Beberapa saat kemudian, Jiang Zhimao mengucek matanya, “Yang Mulia, kenapa tidak menutupi diri dengan selimut?”
Yue Lin menatapnya tanpa ekspresi, sudah tidak ingin berkata apa-apa.
Apa aku tidak mau menutupi diri dengan selimut?!
Setelah begadang sepanjang malam, saat fajar baru muncul, Yue Lin buru-buru bangun.
Jiang Zhimao terbangun oleh suaranya dan mengantuk berkata, “Hamba siap melayani Yang Mulia di sidang.”
“Tidak usah! Aku sendiri yang pergi!” Yue Lin cepat-cepat menjawab.
Entah kenapa, Jiang Zhimao merasa ada nada jijik dalam suara itu.
Dia tak tahan mengeluh.
【Orang ini benar-benar tidak sopan. Aku sudah menutupi dia semalaman, bahkan tidak bisa tidur nyenyak. Pagi-pagi bangun, bahkan tidak mengucapkan terima kasih.】
Yue Lin tak tahan melihat Jiang Zhimao.
Jiang Zhimao berkedip, “Yang Mulia, ada perintah lain?”

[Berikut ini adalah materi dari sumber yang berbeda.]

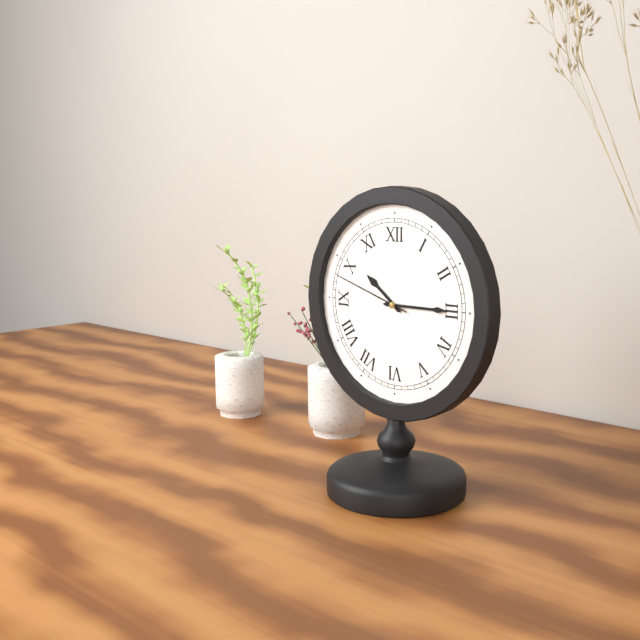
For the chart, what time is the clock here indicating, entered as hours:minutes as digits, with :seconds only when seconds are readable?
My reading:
10:15:48
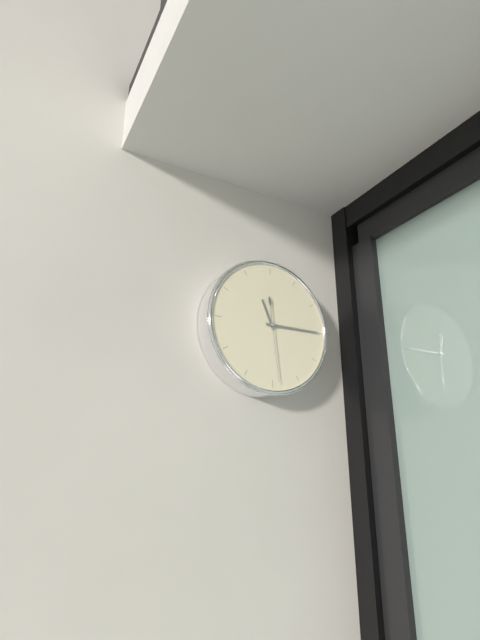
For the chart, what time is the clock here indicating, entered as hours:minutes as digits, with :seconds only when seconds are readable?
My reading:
11:15:29
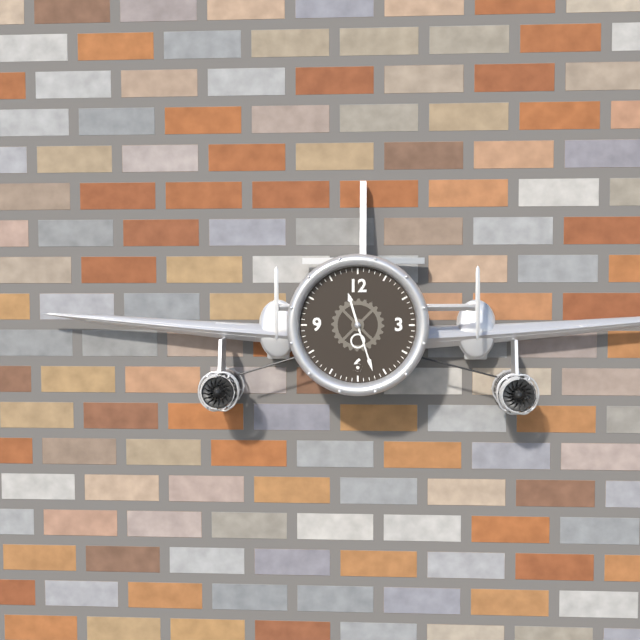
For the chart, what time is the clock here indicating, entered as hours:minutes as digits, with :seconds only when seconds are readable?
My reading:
11:27
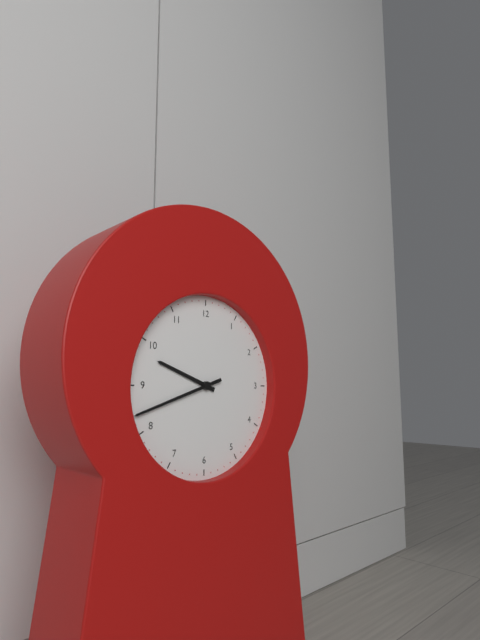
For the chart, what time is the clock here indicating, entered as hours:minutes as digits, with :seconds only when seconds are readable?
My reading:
9:42
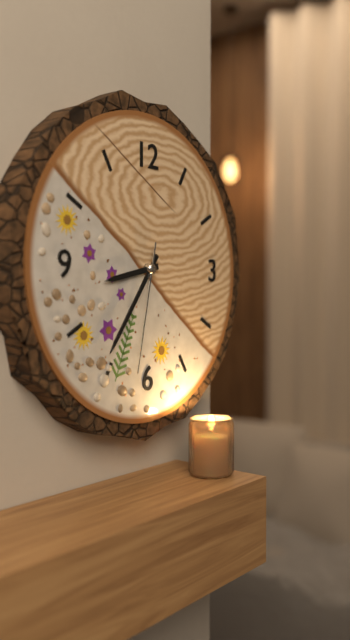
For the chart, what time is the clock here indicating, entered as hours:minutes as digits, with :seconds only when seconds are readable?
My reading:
8:36:32
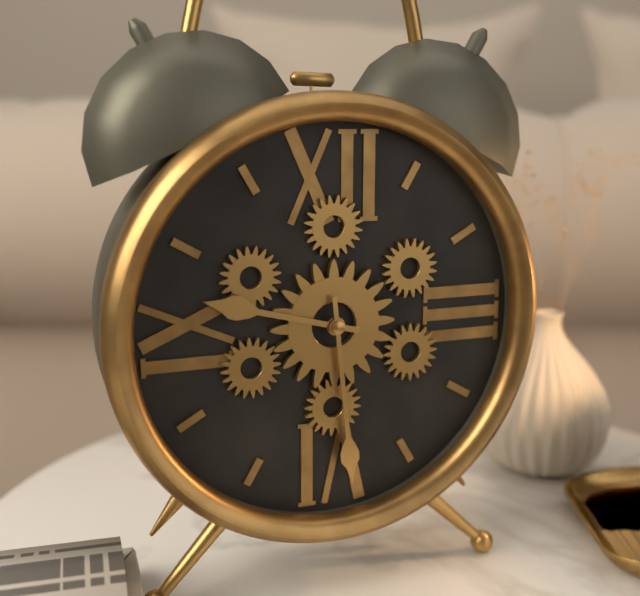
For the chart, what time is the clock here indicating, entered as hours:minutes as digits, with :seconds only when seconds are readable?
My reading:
9:29
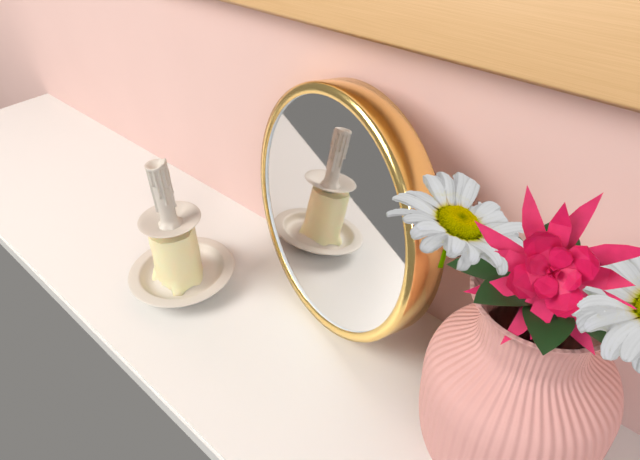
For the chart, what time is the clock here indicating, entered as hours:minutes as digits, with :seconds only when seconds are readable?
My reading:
4:40:32
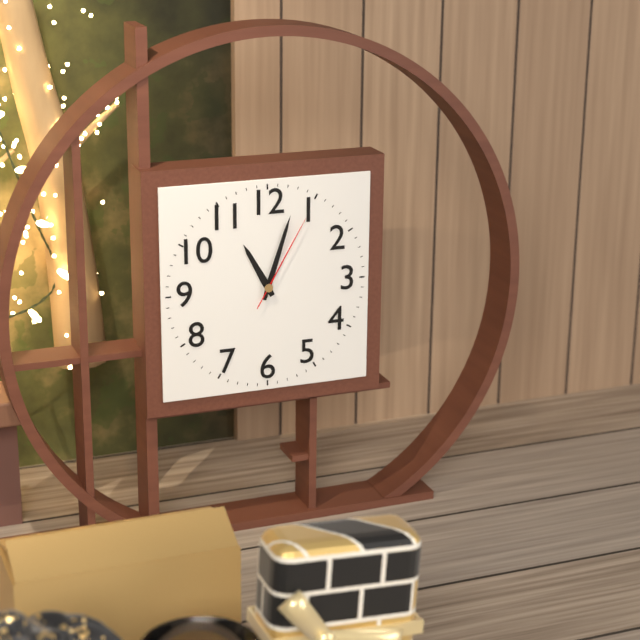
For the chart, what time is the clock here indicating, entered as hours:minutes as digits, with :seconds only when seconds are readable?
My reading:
11:03:05
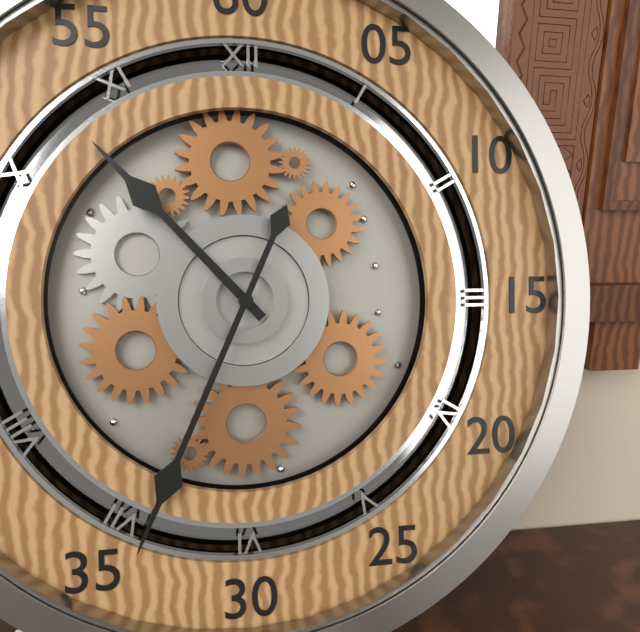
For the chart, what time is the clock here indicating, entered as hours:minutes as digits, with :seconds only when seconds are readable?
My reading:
10:34
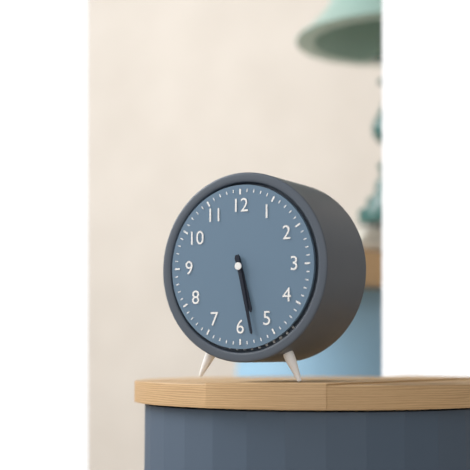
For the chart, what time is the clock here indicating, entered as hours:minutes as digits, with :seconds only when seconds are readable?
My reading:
5:28
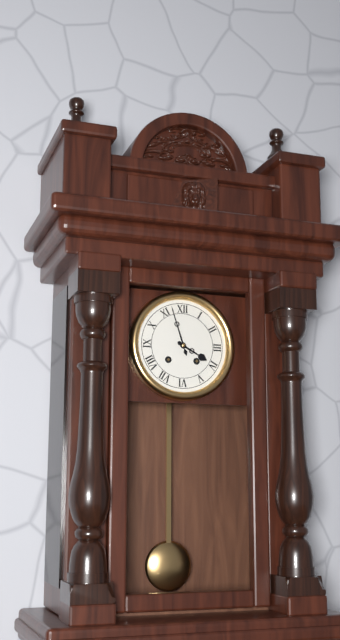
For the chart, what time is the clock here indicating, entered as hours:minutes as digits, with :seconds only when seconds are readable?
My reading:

Wajah Yue Lin menghitam, menjawab asal lalu cepat pergi!
【Sikap apa itu!】
Jiang Zhimao mengeluh, tapi karena hatinya baik, memutuskan untuk tidak mempermasalahkan.
Karena di kepalanya sudah terdengar suara yang sangat merdu.
“Tugas menginap bersama Yue Lin telah selesai. Pemilik, silakan cek poin Anda.”
Poin!
Dia datang!
Mari lihat, apa yang bisa ditukar dengan lima poin ini.